India is concerned about the “threats” it faces in space, the Pentagon has said, defending New Delhi for recently testing the anti-satellite or ASAT missile capabilities. On March 27, India achieved a historic feat by shooting down its own low-orbit satellite with a ground-to-space missile, making the country a space power.
The test made India the fourth country in the world after the US, Russia and China to have ASAT capabilities.
“The first lesson from the Indian ASAT is just the simple question of why did they do that. And the answer should be, I think to all the committee looking at it, is that they did that because they are concerned about threats to their nation from space,” US Strategic Command Commander General John E Hyten told members of the powerful Senate Armed Services Committee on Thursday.

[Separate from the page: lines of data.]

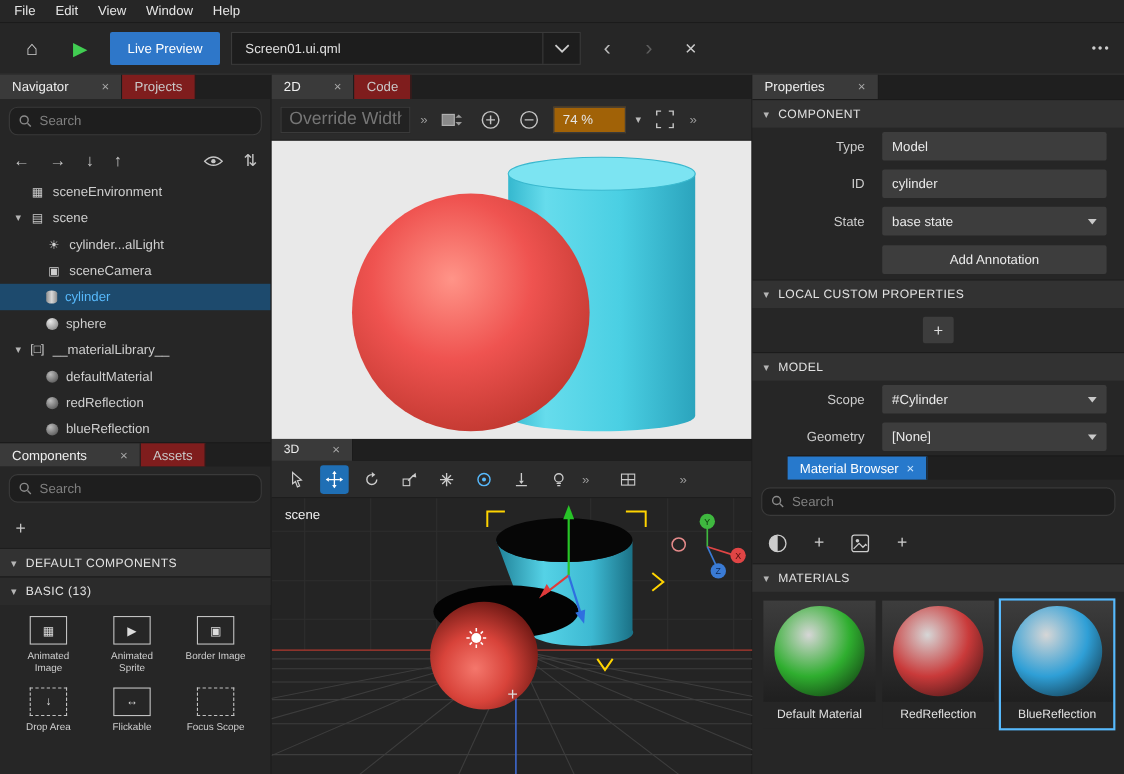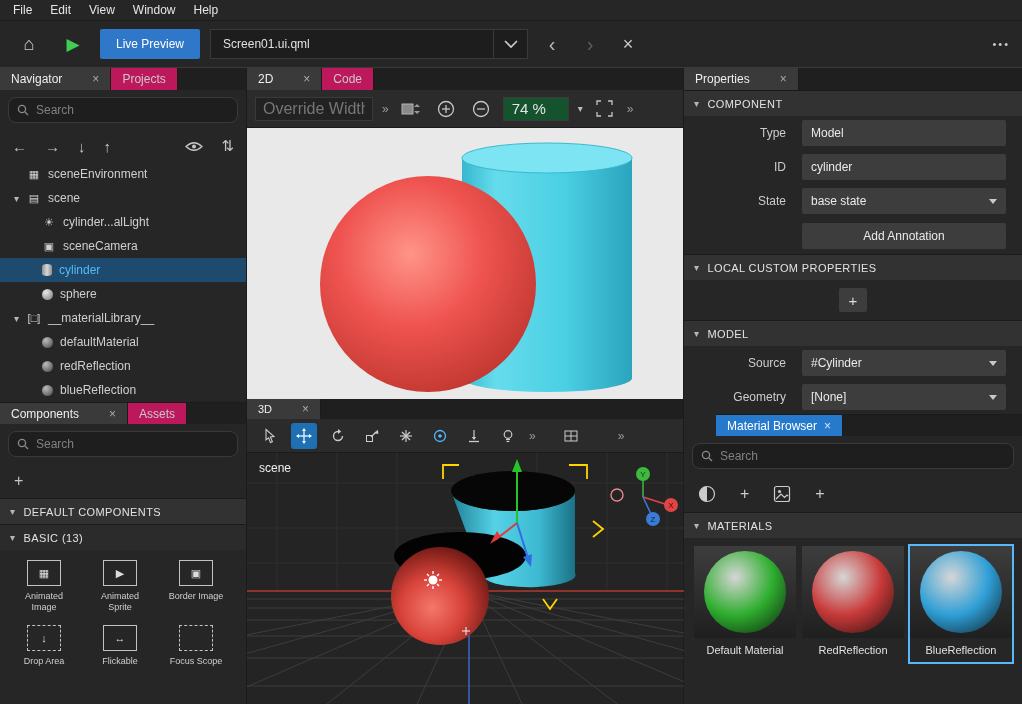--- a/index.html
+++ b/index.html
@@ -25,21 +25,21 @@
   .more{letter-spacing:2px;color:#ccc;font-size:11px;cursor:pointer;}
 
   
   .main{display:flex;height:636px;}
   .left{width:247px;border-right:1px solid #1b1b1b;display:flex;flex-direction:column;background:#262626;}
   .center{width:437px;border-right:1px solid #1b1b1b;display:flex;flex-direction:column;background:#262626;}
   .right{width:338px;display:flex;flex-direction:column;background:#262626;}
 
   
   .tabs-row{height:22px;background:#1f1f1f;display:flex;align-items:stretch;flex:none;}
-  .tab{display:flex;align-items:center;gap:7px;padding:0 11px;background:#be185d;color:#c9c9c9;font-size:12px;border-right:1px solid #1b1b1b;cursor:pointer;}
+  .tab{display:flex;align-items:center;gap:7px;padding:0 11px;background:#7f1d1d;color:#c9c9c9;font-size:12px;border-right:1px solid #1b1b1b;cursor:pointer;}
   .tab.active{background:#3a3a3a;color:#eee;gap:30px;}
   .tab .x{font-size:12px;color:#aaa;}
   .tab.mb{background:var(--mbtab);color:#fff;}
   .tab.mb .x{color:#cfe8ff;}
 
   
   .search-box{margin:7px 8px;height:26px;background:#1e1e1e;border:1px solid #3a3a3a;border-radius:8px;display:flex;align-items:center;padding:0 8px;gap:7px;flex:none;}
   .search-box input{flex:1;background:none;border:none;outline:none;color:#ddd;font-size:12px;}
   .search-box input::placeholder{color:#808080;}
 
@@ -72,21 +72,21 @@
   .comp-item{display:flex;flex-direction:column;align-items:center;gap:5px;cursor:grab;}
   .bi-icon{width:34px;height:26px;border:1px solid #c2c2c2;color:#ddd;display:flex;align-items:center;justify-content:center;font-size:11px;}
   .bi-icon.dashed{border-style:dashed;}
   .comp-item .clabel{font-size:9px;color:#cfcfcf;text-align:center;line-height:1.2;max-width:64px;}
 
   
   .toolbar-2d{height:38px;background:#2b2b2b;border-bottom:1px solid #1b1b1b;display:flex;align-items:center;padding:0 8px;gap:9px;flex:none;}
   .ow-input{width:118px;height:24px;background:#222;border:1px solid #3a3a3a;color:#ddd;padding:0 7px;font-size:16px;outline:none;}
   .ow-input::placeholder{color:#767676;}
   .chevs{color:#9a9a9a;font-size:12px;cursor:pointer;background:none;border:none;}
-  .zoom-field{width:66px;height:24px;background:#14532d;border:1px solid #3a3a3a;color:#e5e5e5;display:flex;align-items:center;padding:0 8px;font-size:15px;}
+  .zoom-field{width:66px;height:24px;background:#a16207;border:1px solid #3a3a3a;color:#e5e5e5;display:flex;align-items:center;padding:0 8px;font-size:12px;}
   .dd-caret{color:#bbb;font-size:10px;cursor:pointer;background:none;border:none;}
   .ibtn{width:26px;height:26px;background:none;border:none;display:flex;align-items:center;justify-content:center;cursor:pointer;border-radius:3px;}
   .ibtn.active{background:#1f6fb5;}
 
   
   .viewport-2d{height:271px;background:#e9e9e9;flex:none;position:relative;}
   .tab3d-row{height:20px;background:#1f1f1f;display:flex;flex:none;}
   .tab3d-row .tab{font-size:11px;}
   .toolbar-3d{height:34px;background:#2b2b2b;border-bottom:1px solid #1b1b1b;display:flex;align-items:center;padding:0 10px;gap:8px;flex:none;}
   .viewport-3d{height:251px;flex:none;position:relative;background:#242424;}
@@ -585,21 +585,21 @@
     </div>
     <div class="center-plus">
       <button class="sq-btn">+</button>
     </div>
 
     <div class="sec-head">
       <span class="caret">▾</span>
       <span>MODEL</span>
     </div>
     <div class="prop-row">
-      <span class="prop-label">Source</span>
+      <span class="prop-label">Scope</span>
       <div class="prop-field">
         <span class="val">#Cylinder</span>
         <span class="tri"></span>
       </div>
     </div>
     <div class="prop-row">
       <span class="prop-label">Geometry</span>
       <div class="prop-field">
         <span class="val">[None]</span>
         <span class="tri"></span>

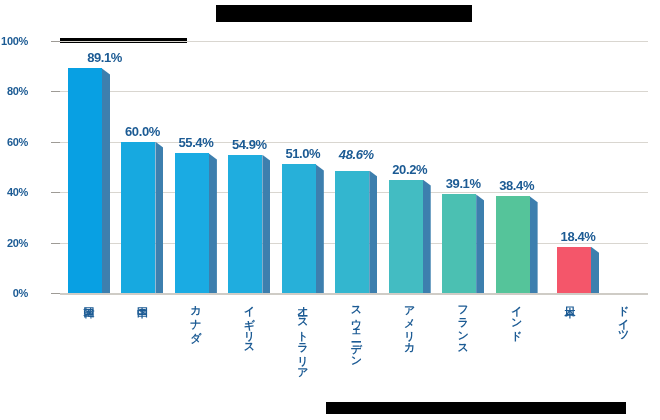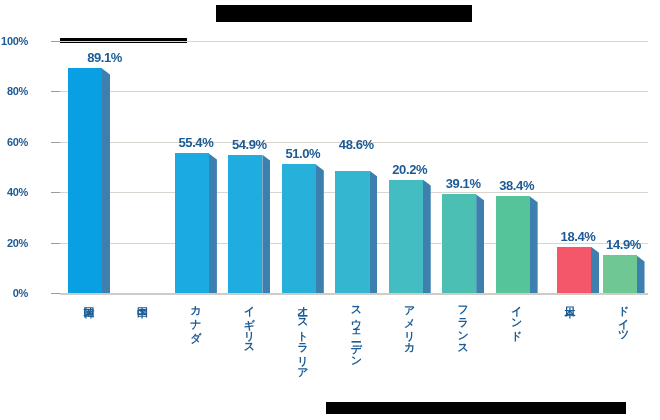--- a/index.html
+++ b/index.html
@@ -155,64 +155,64 @@
       <div class="y-tick-mark" style="top: 50.4px;"></div>
       <div class="y-tick-label" style="top: 50.4px;">80%</div>
       <div class="gridline" style="top: 0px;"></div>
       <div class="y-tick-mark" style="top: 0px;"></div>
       <div class="y-tick-label" style="top: 0px;">100%</div>
       <div class="bar-group" style="left: 8px; height: 224.532px; width: 42px;">
         <div class="bar-side" style="height: 224.532px; background: rgb(61, 127, 174);"></div>
         <div class="bar-face" style="height: 224.532px; background: rgb(8, 160, 227);"></div>
         <div class="bar-value" style="bottom: 227.532px; text-align: right;">89.1%</div>
       </div>
+      <div class="bar-group" style="left: 61.4545px; height: 151.2px; width: 42px;">
+        <div class="bar-side" style="height: 151.2px; background: rgb(61, 127, 174);"></div>
+        <div class="bar-face" style="height: 151.2px; background: rgb(23, 169, 224);"></div>
+        <div class="bar-value" style="bottom: 154.2px;">60.0%</div>
+      </div>
       <div class="bar-group" style="left: 114.909px; height: 139.608px; width: 42px;">
         <div class="bar-side" style="height: 139.608px; background: rgb(61, 127, 174);"></div>
         <div class="bar-face" style="height: 139.608px; background: rgb(26, 171, 227);"></div>
         <div class="bar-value" style="bottom: 142.608px;">55.4%</div>
       </div>
       <div class="bar-group" style="left: 168.364px; height: 138.348px; width: 42px;">
         <div class="bar-side" style="height: 138.348px; background: rgb(61, 127, 174);"></div>
         <div class="bar-face" style="height: 138.348px; background: rgb(31, 173, 223);"></div>
         <div class="bar-value" style="bottom: 141.348px;">54.9%</div>
       </div>
       <div class="bar-group" style="left: 221.818px; height: 128.52px; width: 42px;">
         <div class="bar-side" style="height: 128.52px; background: rgb(61, 127, 174);"></div>
         <div class="bar-face" style="height: 128.52px; background: rgb(39, 176, 217);"></div>
         <div class="bar-value" style="bottom: 131.52px;">51.0%</div>
       </div>
       <div class="bar-group" style="left: 275.273px; height: 122.472px; width: 42px;">
         <div class="bar-side" style="height: 122.472px; background: rgb(61, 127, 174);"></div>
         <div class="bar-face" style="height: 122.472px; background: rgb(51, 182, 207);"></div>
-        <div class="bar-value" style="bottom: 141px;">48.6%</div>
+        <div class="bar-value" style="bottom: 131px; font-style: italic;">48.6%</div>
       </div>
       <div class="bar-group" style="left: 328.727px; height: 113.4px; width: 42px;">
         <div class="bar-side" style="height: 113.4px; background: rgb(61, 127, 174);"></div>
         <div class="bar-face" style="height: 113.4px; background: rgb(67, 188, 194);"></div>
         <div class="bar-value" style="bottom: 116.4px;">20.2%</div>
       </div>
       <div class="bar-group" style="left: 382.182px; height: 98.532px; width: 42px; margin-top: 15px;">
         <div class="bar-side" style="height: 98.532px; background: rgb(61, 127, 174);"></div>
         <div class="bar-face" style="height: 98.532px; background: rgb(75, 192, 178);"></div>
         <div class="bar-value" style="bottom: 101.532px;">39.1%</div>
       </div>
       <div class="bar-group" style="left: 435.636px; height: 96.768px; width: 42px;">
         <div class="bar-side" style="height: 96.768px; background: rgb(61, 127, 174);"></div>
         <div class="bar-face" style="height: 96.768px; background: rgb(85, 196, 154);"></div>
         <div class="bar-value" style="bottom: 99.768px;">38.4%</div>
       </div>
       <div class="bar-group" style="left: 497px; height: 28px; width: 42px;">
         <div class="bar-side" style="height: 46.368px; background: rgb(61, 127, 174);"></div>
         <div class="bar-face" style="height: 46.368px; background: rgb(244, 86, 106);"></div>
         <div class="bar-value" style="bottom: 49.368px;">18.4%</div>
-      </div>
-      <div class="bar-group" style="left: 542.545px; height: 37.548px; width: 42px;">
-        <div class="bar-side" style="height: 37.548px; background: rgb(61, 127, 174);"></div>
-        <div class="bar-face" style="height: 37.548px; background: rgb(111, 200, 147);"></div>
-        <div class="bar-value" style="bottom: 40.548px;">14.9%</div>
       </div>
     </div>
 
   <div class="redaction" id="footer-redaction"></div>
 
 <div class="x-label" style="left: 78px;">韓国</div>
     <div class="x-label" style="left: 131.455px;">中国</div>
     <div class="x-label" style="left: 184.909px;">カナダ</div>
     <div class="x-label" style="left: 238.364px;">イギリス</div>
     <div class="x-label" style="left: 291.818px;">オーストラリア</div>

“And therefore, they feel they have to have a capability to defend themselves in space,” General Hyten told Senate Armed Services Committee while responding to a question from Senators on the need for India to carry out the anti-satellite missile test.
After India’s ASAT test, NASA termed it as a “terrible thing”, saying it created about 400 pieces of orbital debris, and claimed that it endangered the International Space Station (ISS).
NASA Administrator Jim Bridenstine had claimed that about 60 pieces were tracked and out of which 24 are going above the apogee of the ISS.
General Hyten advocated for the development of some kind of international norms of behaviour in space.
“And where those norms of behaviour should begin, from my opinion, is with debris, because as the combatant commander responsible for space today, I don’t want more debris,” said the top Pentagon commander.
Raising the issue, Senator Tim Kaine said India announced last month that it had successfully conducted a test of an anti-satellite weapon.
“So, they had something in low earth orbit. They used an anti-satellite weapon to down it, and it resulted in – the estimate is right now 400 pieces of debris, 24 which are large enough to potentially pose a threat to the International Space Station,” he claimed.
“There have been other instances like this. There was a Chinese – a similar effort in 2007 that led to the catalogued 100,000 pieces of debris, many of which are still observing in debris fields that pose danger to other assets in space,” he said.
“There was a collision in ’09 between a working US satellite and a sort of defunct Soviet era satellite that kind of a fender bender that produced debris. Then this debris causes challenges,” he added.
“If we think that space is going to be more of a traffic jam, more satellites for all kinds of purposes up there, what should we be thinking about as a Senate in this committee or in Foreign Relations about sort of the rules?” he asked.
“What should the rules environment be, and what should we be doing to try to promote rules? India is an ally. We’re not talking about an adversary doing something. We’re talking about them testing some capacity, but then that creates challenges for all kinds of uses of space. How should we be solving problems like that?”